Dall'altro allarga à gogò il novero degli atti non più
pubblicabili.Anzitutto "è vietata la pubblicazione, anche
parziale o per riassunto, degli atti di indagine contenuti nel fascicolo del
pm o delle investigazioni difensive, anche se non più coperti da
segreto, fino alla conclusione delle indagini preliminari ovvero fino al
termine dell'udienza preliminare". La notizia è vera e non é
segreta, ma è vietato pubblicarla: i giornalisti la sapranno, ma non
potranno più raccontarla. A meno che non vogliano rovinarsi, sborsando
decine di migliaia di euro. È pure vietato pubblicare, anche solo nel
contenuto, "la documentazione e gli atti relativi a conversazioni, anche
telefoniche, o a comunicazioni informatiche o telematiche ovvero ai dati sul
traffico telefonico e telematico, anche se non più coperti da
segreto". Le intercettazioni che hanno il pregio di fotografare in
diretta un comportamento illecito, o comunque immorale, o deontologicamente
grave sono sempre top secret. Bontà loro, gli unanimi legislatori
consentiranno ancora ai giornalisti di raccontare che Tizio è stato
arrestato (anche per evitare strani fenomeni di desaparecidos, come nel
vecchio Sudamerica o nella Russia e nell'Iraq di oggi). Si potranno ancora
riferire, ma solo nel contenuto e non nel testo, le misure cautelari, eccetto
"le parti che riproducono il contenuto di intercettazioni". Troppo
chiare per farle sapere alla gente. E i dibattimenti? Almeno quelli sono pubblici,
ma fino a un certo punto: "non possono essere pubblicati gli atti del
fascicolo del pm, se non dopo la pronuncia della sentenza d'appello". Le
accuse raccolte (esempio, nei processi Tanzi, Wanna Marchi, Cuffaro, Cogne,
Berlusconi etc.) si potranno conoscere dopo una decina d'anni da quando sono
state raccolte: alla fine dell'appello. Non è meraviglioso? L'ultima
parte della legge è una minaccia ai magistrati che indagano e
intercettano "troppo", come se l'obbligatorietà dell' azione
penale fosse compatibile con criteri quantitativi o di convenienza economica:
le spese delle Procure per intercettazioni (che peraltro vengono poi pagate
dagli imputati condannati, ma questo nessuno lo ricorda mai) saranno vagliate
dalla Corte dei Conti per eventuali responsabilità contabili.

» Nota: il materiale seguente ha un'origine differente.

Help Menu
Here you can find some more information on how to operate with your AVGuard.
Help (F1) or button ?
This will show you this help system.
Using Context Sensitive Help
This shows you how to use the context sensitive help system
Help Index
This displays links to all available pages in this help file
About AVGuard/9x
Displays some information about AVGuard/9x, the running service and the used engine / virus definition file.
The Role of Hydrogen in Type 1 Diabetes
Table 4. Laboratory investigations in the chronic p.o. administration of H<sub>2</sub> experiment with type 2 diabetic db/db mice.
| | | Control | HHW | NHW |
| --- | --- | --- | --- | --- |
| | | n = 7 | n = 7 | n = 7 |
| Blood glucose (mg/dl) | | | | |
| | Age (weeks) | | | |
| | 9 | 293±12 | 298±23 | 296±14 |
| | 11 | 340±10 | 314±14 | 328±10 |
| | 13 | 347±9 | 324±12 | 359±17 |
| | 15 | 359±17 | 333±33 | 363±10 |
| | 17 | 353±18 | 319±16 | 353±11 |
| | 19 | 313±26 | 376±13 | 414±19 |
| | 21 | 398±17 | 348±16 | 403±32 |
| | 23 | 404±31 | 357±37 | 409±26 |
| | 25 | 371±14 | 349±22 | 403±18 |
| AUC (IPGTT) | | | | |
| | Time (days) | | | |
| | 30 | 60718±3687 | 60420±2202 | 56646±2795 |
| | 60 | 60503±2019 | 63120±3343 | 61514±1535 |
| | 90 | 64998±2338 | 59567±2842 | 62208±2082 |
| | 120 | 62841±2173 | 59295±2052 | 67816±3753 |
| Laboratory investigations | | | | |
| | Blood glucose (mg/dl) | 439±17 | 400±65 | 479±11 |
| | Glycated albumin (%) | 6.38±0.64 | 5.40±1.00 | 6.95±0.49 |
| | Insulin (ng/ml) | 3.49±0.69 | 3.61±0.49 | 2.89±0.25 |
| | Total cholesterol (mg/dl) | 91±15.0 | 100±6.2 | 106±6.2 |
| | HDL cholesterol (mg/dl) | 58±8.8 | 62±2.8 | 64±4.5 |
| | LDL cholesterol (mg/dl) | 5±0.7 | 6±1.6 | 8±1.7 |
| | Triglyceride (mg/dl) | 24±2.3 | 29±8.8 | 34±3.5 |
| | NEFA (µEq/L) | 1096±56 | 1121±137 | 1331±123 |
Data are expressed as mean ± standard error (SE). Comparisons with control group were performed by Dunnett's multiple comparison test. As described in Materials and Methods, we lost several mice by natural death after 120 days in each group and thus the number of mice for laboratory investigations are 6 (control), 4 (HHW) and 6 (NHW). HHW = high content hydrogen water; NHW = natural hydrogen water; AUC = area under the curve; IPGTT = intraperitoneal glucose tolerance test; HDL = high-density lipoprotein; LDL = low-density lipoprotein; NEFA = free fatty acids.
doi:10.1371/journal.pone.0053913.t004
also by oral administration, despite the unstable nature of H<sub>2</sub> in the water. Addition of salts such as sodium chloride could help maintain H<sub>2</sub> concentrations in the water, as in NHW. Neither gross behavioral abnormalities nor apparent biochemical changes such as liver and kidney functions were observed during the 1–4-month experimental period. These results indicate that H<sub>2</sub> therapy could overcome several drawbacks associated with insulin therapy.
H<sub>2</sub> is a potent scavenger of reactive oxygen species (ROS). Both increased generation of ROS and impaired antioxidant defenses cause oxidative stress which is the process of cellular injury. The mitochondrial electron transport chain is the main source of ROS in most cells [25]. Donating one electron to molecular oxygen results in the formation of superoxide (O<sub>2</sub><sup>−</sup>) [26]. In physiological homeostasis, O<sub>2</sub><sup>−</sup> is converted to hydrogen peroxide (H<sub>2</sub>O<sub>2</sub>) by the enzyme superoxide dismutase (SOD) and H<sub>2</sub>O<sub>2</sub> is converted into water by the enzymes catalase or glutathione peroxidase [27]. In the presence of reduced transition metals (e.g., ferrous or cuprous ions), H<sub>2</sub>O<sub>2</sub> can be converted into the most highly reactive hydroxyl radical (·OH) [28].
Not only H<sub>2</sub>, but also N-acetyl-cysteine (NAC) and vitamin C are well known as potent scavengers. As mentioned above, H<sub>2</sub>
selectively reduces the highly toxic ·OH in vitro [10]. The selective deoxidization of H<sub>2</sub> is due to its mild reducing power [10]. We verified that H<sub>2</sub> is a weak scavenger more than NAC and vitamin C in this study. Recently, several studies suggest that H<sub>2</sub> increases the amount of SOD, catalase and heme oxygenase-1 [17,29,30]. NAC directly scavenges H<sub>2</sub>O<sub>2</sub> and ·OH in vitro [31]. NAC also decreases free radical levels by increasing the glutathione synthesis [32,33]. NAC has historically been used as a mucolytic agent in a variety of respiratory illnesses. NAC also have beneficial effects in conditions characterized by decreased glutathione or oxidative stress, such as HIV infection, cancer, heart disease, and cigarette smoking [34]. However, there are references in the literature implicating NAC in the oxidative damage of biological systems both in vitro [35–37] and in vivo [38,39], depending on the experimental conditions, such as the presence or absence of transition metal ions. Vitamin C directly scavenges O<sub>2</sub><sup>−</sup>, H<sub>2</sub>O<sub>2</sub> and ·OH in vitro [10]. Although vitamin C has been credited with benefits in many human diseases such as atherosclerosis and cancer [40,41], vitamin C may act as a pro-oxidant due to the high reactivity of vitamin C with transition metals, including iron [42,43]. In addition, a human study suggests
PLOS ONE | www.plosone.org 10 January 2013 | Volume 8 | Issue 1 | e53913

Così, per non rischiare di risponderne di tasca propria, nessun pm si
spingerà troppo in là, soprattutto per gli indagati eccellenti.
A parte "Il Giornale", nessun quotidiano ha finora compreso la
gravità del provvedimento. L'Ordine dei giornalisti continua a
concentrarsi su un falso problema: quello del "carcere per i
giornalisti", che è un'ipotesi puramente teorica, in un paese in
cui bisogna totalizzare più di 3 anni di reclusione per rischiare di
finire dentro. Qui la questione non è il carcere: sono le multe. Molto
meglio una o più condanne (perlopiù virtuali) a qualche mese di
galera, che una multa che nessun giornalista sarà mai disposto a
pagare. Se esistessero editori seri, sarebbero in prima fila contro la legge
Mastella. A costo di lanciare un referendum abrogativo. Invece se ne
infischiano: meno notizie "scomode" portano i cronisti, meno grane
e cause giudiziarie avrà l'azienda. Mastella, comprensibilmente,
esulta: "Un grande ed esaltante momento della nostra attività
parlamentare". Pecorella pure: "Una buona riforma, varata col
contributo fondamentale dell'opposizione". Vivi applausi da tutto
l'emiciclo, che è riuscito finalmente là dove persino
Berlusconi aveva fallito: imbavagliare i cronisti. Ma a stupire non è
la cosiddetta Casa delle Libertà, che facendo onore alla sua ragione
sociale ha tentato fino all'ultimo di aumentare le pene detentive e le multe
(fino al 500 mila euro!) per i giornalisti. È l'Unione, che
nell'elefantiaco programma elettorale aveva promesso di allargare la
libertà di stampa. Invece l'ha allegramente limitata con la gentile
collaborazione del centrodestra. Ma chi sostiene che nell'ultimo anno non
è cambiato nulla, ha torto marcio. Quando le leggi-vergogna le faceva
Berlusconi, l'opposizione strillava e votava contro. Ora che le fa l'Unione,
l'opposizione non strilla, anzi le vota. In vista del passaggio al Senato,
cari lettori, facciamoci sentire almeno noi, giornalisti e cittadini.